- _Problem_
Reproduce exactly the lines of the material beneath, from the line that contains "How you get to Kloster" to the line that contains "e dalla crema", both included, and no other lines.

- _Material provided_

━━━━━━

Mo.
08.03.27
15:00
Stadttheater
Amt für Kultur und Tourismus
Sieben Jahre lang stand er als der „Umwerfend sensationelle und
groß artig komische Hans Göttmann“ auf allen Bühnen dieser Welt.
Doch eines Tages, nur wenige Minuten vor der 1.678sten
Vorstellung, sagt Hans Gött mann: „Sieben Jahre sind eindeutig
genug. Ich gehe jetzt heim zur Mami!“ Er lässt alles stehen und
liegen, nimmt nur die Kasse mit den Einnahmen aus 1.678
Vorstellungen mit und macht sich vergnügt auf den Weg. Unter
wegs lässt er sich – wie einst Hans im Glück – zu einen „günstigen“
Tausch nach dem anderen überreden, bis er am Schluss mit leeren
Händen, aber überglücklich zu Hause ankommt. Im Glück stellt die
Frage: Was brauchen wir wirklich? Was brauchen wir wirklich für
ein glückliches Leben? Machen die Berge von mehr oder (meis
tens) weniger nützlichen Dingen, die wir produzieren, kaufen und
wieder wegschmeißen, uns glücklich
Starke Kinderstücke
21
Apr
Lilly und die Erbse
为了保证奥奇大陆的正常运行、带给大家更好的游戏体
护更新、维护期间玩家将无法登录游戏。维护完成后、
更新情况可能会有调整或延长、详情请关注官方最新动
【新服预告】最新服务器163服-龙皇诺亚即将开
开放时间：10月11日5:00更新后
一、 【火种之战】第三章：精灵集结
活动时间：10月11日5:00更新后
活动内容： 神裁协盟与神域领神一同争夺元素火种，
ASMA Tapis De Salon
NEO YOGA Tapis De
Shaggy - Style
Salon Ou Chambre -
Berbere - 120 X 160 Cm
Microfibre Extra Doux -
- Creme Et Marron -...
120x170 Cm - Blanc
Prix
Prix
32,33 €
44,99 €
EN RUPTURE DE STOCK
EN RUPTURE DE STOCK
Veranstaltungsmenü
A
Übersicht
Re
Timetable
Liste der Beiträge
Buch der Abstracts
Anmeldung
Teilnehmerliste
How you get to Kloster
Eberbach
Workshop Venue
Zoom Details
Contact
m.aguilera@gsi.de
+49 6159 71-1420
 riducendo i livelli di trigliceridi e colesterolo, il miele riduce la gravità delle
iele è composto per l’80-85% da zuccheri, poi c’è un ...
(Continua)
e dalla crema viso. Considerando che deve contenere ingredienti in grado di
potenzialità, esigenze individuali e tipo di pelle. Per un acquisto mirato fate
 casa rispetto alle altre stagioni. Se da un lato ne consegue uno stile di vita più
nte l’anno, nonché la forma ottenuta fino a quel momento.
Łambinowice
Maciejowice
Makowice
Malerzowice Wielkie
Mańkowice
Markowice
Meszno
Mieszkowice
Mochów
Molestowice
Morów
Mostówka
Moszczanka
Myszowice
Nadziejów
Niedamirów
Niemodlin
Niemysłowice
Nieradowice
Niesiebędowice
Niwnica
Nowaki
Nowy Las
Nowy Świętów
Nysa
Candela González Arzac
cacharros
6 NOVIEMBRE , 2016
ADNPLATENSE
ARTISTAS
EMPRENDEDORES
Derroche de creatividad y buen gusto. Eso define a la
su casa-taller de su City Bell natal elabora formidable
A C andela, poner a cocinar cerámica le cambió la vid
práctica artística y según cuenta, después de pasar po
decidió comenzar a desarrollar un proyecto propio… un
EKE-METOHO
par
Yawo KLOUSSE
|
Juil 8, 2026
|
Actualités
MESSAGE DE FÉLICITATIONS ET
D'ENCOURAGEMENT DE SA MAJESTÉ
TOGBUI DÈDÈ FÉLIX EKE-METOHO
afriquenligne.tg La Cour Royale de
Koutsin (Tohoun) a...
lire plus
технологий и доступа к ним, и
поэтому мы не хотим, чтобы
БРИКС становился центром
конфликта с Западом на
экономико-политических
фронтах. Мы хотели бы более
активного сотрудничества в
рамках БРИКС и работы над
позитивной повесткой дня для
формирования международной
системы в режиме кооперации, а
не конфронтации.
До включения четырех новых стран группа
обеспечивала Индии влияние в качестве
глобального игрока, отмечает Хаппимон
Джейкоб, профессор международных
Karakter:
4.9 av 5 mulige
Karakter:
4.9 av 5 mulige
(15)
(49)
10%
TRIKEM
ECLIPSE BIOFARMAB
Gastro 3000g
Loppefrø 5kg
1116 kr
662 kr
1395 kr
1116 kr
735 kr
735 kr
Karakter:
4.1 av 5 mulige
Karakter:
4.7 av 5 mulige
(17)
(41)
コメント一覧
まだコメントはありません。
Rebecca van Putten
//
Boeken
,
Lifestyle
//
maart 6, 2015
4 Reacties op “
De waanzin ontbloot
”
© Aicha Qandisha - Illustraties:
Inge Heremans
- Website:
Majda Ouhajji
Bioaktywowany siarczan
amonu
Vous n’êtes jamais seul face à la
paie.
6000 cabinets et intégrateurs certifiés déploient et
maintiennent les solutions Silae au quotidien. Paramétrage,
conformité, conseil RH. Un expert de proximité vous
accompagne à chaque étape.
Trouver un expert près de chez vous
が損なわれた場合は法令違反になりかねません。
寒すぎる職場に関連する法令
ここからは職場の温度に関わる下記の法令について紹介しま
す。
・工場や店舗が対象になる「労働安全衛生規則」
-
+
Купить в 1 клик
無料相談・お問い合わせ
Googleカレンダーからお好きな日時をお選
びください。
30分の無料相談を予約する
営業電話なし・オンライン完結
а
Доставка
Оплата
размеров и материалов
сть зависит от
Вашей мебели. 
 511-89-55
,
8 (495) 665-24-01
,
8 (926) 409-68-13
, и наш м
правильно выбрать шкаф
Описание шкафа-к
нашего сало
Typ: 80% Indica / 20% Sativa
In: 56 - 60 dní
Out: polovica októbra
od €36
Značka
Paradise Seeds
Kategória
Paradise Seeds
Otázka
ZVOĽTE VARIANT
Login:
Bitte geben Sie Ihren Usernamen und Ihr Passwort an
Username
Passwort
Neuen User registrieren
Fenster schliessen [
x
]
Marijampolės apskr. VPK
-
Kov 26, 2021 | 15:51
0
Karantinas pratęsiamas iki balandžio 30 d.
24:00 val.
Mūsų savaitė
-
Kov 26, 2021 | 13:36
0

━━━━━━

- _Expected answer_
How you get to Kloster
Eberbach
Workshop Venue
Zoom Details
Contact
m.aguilera@gsi.de
+49 6159 71-1420
 riducendo i livelli di trigliceridi e colesterolo, il miele riduce la gravità delle
iele è composto per l’80-85% da zuccheri, poi c’è un ...
(Continua)
e dalla crema viso. Considerando che deve contenere ingredienti in grado di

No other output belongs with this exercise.